Griffin Coal Mine no longer a subsidiary of Lanco, says official

Griffin Coal Mine in Australia is no longer a Lanco Group company as the ICICI-led lenders took over the pledged shares as a result of default of payment.

By: | New Delhi | Published: December 25, 2017 4:11 AM
Griffin Coal Mine, Coal Mine, lanco, coal The sale process of Griffin Coal in 2011 was overseen by Kodramentha- administrator of Carpenter Mine. (Reuters)

Griffin Coal Mine in Australia is no longer a Lanco Group company as the ICICI-led lenders took over the pledged shares as a result of default of payment, a senior official of the debt-ridden Indian infra firm said. Lenders of Lanco Resources International Pte Limited (LRIPL), a Lanco Infratech subsidiary, which owns Griffin Coal Mine, have earlier appointed PWC as receiver and manager to look for an investor as the Aussie company defaulted payment.

“Griffin Coal is no longer our subsidiary. The total debt of the entity was close to USD 900 million. We are not showing its (Griffin Coal) results also in our financial reports. The total loss incurred by the group on account of Griffin Coal would be USD 300 million,” T Adi Babu, chief operating officer-finance, Lanco Infratech told PTI.

Lanco Infratech, through its Australian subsidiary, acquired Griffin Coal Mining Company and Carpenter Mine Management for AUD 740 million in March 2011.

Though the transfer of shares was to have legal title on the shares to the lenders, the beneficial interest continued to be with with the company, as part of “perfection” of security under the Singapore laws, Lanco had earlier said.

The sale process of Griffin Coal in 2011 was overseen by Kodramentha- administrator of Carpenter Mine. The Australian mine is continuously making cash losses ever since its acquisition.
Production at the mine during the FY17 was 2.50 million tonnes with sales of 2.45 MT. Production was less than optimal as the fall in international coal prices did not economically justify exporting a part of the production.

In 2015, Lanco alleged that Kordanentha misled the bidders by withholding two reports suggesting the Griffin coal deposits were smaller than disclosed first. Denying Lanco’s allegation, Kordamentha in turn made a counter allegation that Lanco defaulted its instalment to the tune of USD 150 for the mine.

Adi Babu said the issue has been settled out of court as the Australian advisory and investment firm agreed to pay about USD 10 million as expenses and also waive USD 150 million payment instalment by Lanco.

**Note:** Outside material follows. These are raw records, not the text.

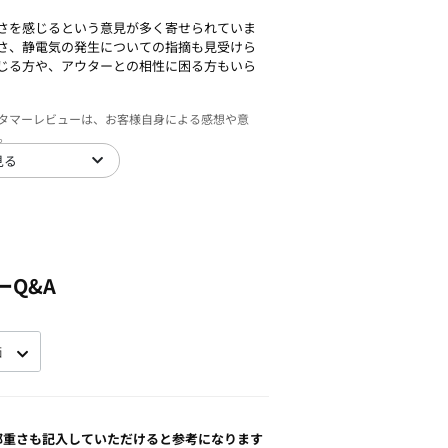
さを感じるという意見が多く寄せられていま
さ、静電気の発生についての指摘も見受けら
じる方や、アウターとの相性に困る方もいら
スタマーレビューは、お客様自身による感想や意
。
見る
ーQ&A
部重さも記入していただけると参考になります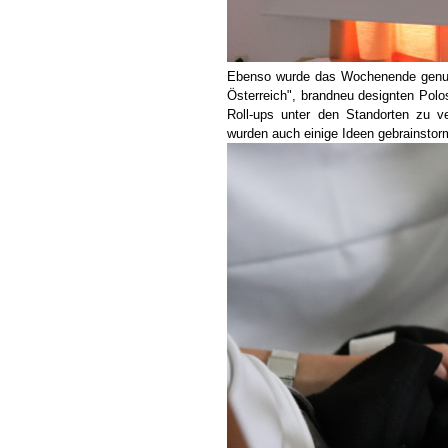
Ebenso wurde das Wochenende genut
Österreich", brandneu designten Pol
Roll-ups unter den Standorten zu v
wurden auch einige Ideen gebrainstor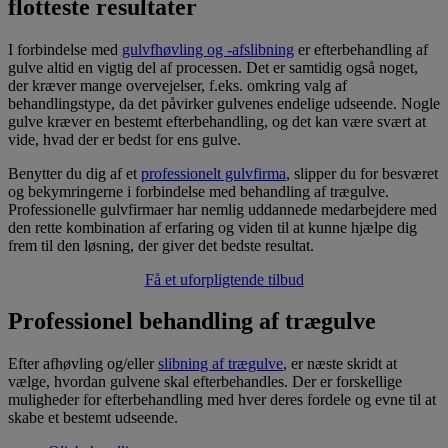
flotteste resultater
I forbindelse med
gulvfhøvling og -afslibning
er efterbehandling af
gulve altid en vigtig del af processen. Det er samtidig også noget,
der kræver mange overvejelser, f.eks. omkring valg af
behandlingstype, da det påvirker gulvenes endelige udseende. Nogle
gulve kræver en bestemt efterbehandling, og det kan være svært at
vide, hvad der er bedst for ens gulve.
Benytter du dig af et
professionelt gulvfirma
, slipper du for besværet
og bekymringerne i forbindelse med behandling af trægulve.
Professionelle gulvfirmaer har nemlig uddannede medarbejdere med
den rette kombination af erfaring og viden til at kunne hjælpe dig
frem til den løsning, der giver det bedste resultat.
Få et uforpligtende tilbud
Professionel behandling af trægulve
Efter afhøvling og/eller
slibning af trægulve
, er næste skridt at
vælge, hvordan gulvene skal efterbehandles. Der er forskellige
muligheder for efterbehandling med hver deres fordele og evne til at
skabe et bestemt udseende.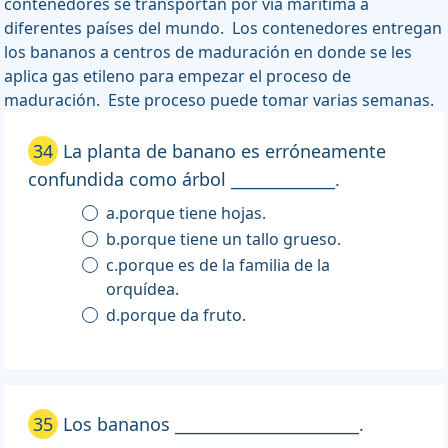
contenedores se transportan por vía marítima a
diferentes países del mundo. Los contenedores entregan
los bananos a centros de maduración en donde se les
aplica gas etileno para empezar el proceso de
maduración. Este proceso puede tomar varias semanas.
34
La planta de banano es erróneamente
confundida como árbol _____________.
a.porque tiene hojas.
b.porque tiene un tallo grueso.
c.porque es de la familia de la
orquídea.
d.porque da fruto.
35
Los bananos _______________________.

“The case was settled. We were to pay USD 150 million. (as part of the settlement). We dont have to pay that amount. It was waived. The advantage of the settlement will also go to the bank (lenders). They have also agreed to pay about USD 10 million towards damages,” Adi Babu said.

Lanco Infratech currently is under insolvency proceedings and on August 7, National Company Law Tribunal (NCLT) suspending the powers of the Board, appointed Savan Godiawala as Interim Resolution Professional (IRP) as part of the Corporate Insolvency Resolution Process (CIRP) for the company.